Incrível... Meus olhos se arregalaram de surpresa. Presumi que esse seria o tipo de batalha em que ondas de poder lançavam faíscas e rajadas mágicas desviadas destruíam a paisagem... Apenas um grande espetáculo, sabe? Mas, para ser franca, a luta estava se tornando perfeitamente direta.
Embora não me parecesse que nenhum dos lados estava se segurando. Havia apenas um surpreendente pouco de excesso no uso de poder.
A explicação mais provável era que estavam tentando evitar danos colaterais, já que uma batalha total entre esses caras acabaria destruindo a montanha inteira. Xellos não queria que nos machucássemos, e Raltark e Rashart não queriam fazer nada que pudesse colocar os dragões contra eles.

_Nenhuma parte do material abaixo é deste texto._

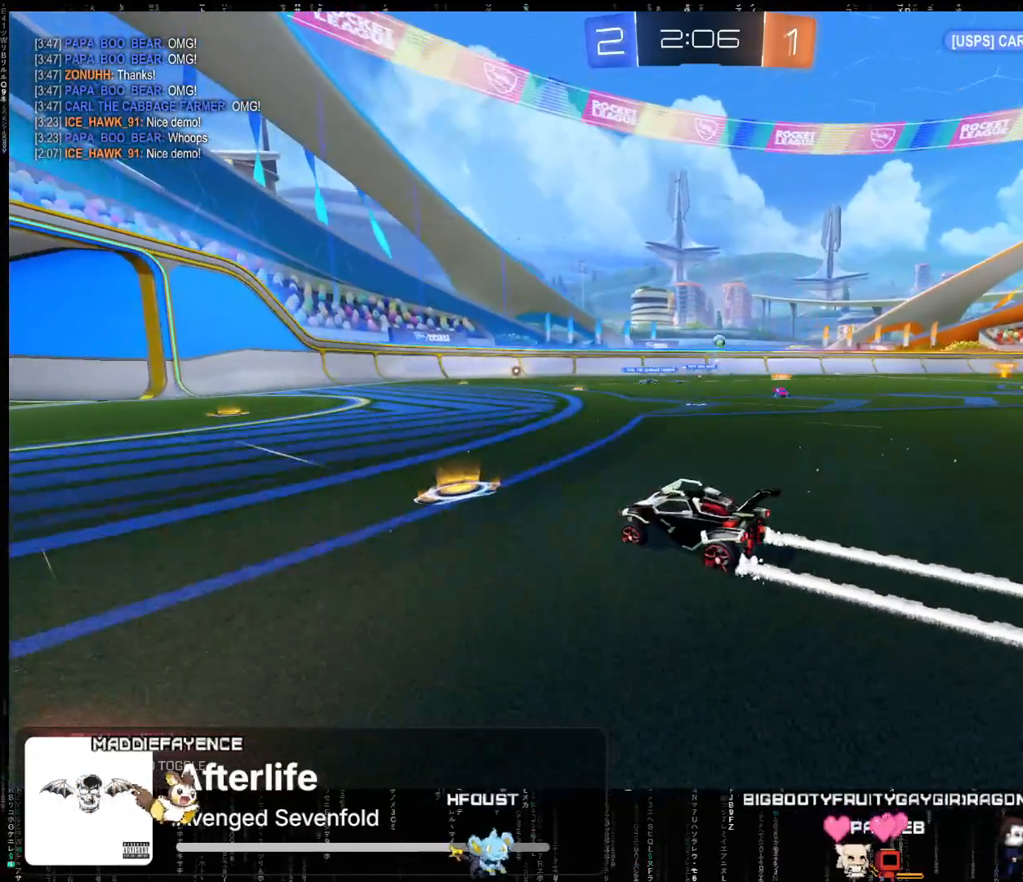
{"buttons": ["R2"], "left_stick": "center", "events": []}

Contudo enquanto a luta que eu conseguia acompanhar continuava, com seus bloqueios de ataques e o selamento mágico, parecia que os mazokus agora também estavam se envolvendo no plano astral. De vez em quando vislumbrava uma broca preta entrando e saindo da existência acima da cabeça de Raltark. Ou a espada na mão de Rashart parecia se borrar por um segundo. Ou Raltark soltava um gemido de dor... Suponho que algum tipo de vaivém estava acontecendo; apenas não tinha os detalhes.
É verdade que não estava com tempo para relaxar e vê-los lutar. Os orbes Vermelho e Cinza vinham em nossa direção, ainda que não em grande velocidade. Imaginei que fossem mazokus que Raltark havia arrastado do lado astral da realidade. Gourry e eu já havíamos lutado contra essas criaturas mais abstratas uma vez em Saillune, contudo, a julgar pela incerteza nos rostos de Amelia e Zel, aquela era a sua primeira vez.
“Cuidado, Zel! Amelia! Eles podem parecer um pouco ridículos, no entanto devem ser bastante durões!” alertei.
“É óbvio, é só que...” Zel murmurou.
“Eu ainda não quero lutar com eles.” respondeu Amelia.
Com isso, ambos começaram a entoar cânticos. Por sua vez, Gourry sacou a Espada da Luz e eu comecei a trabalhar em um feitiço próprio.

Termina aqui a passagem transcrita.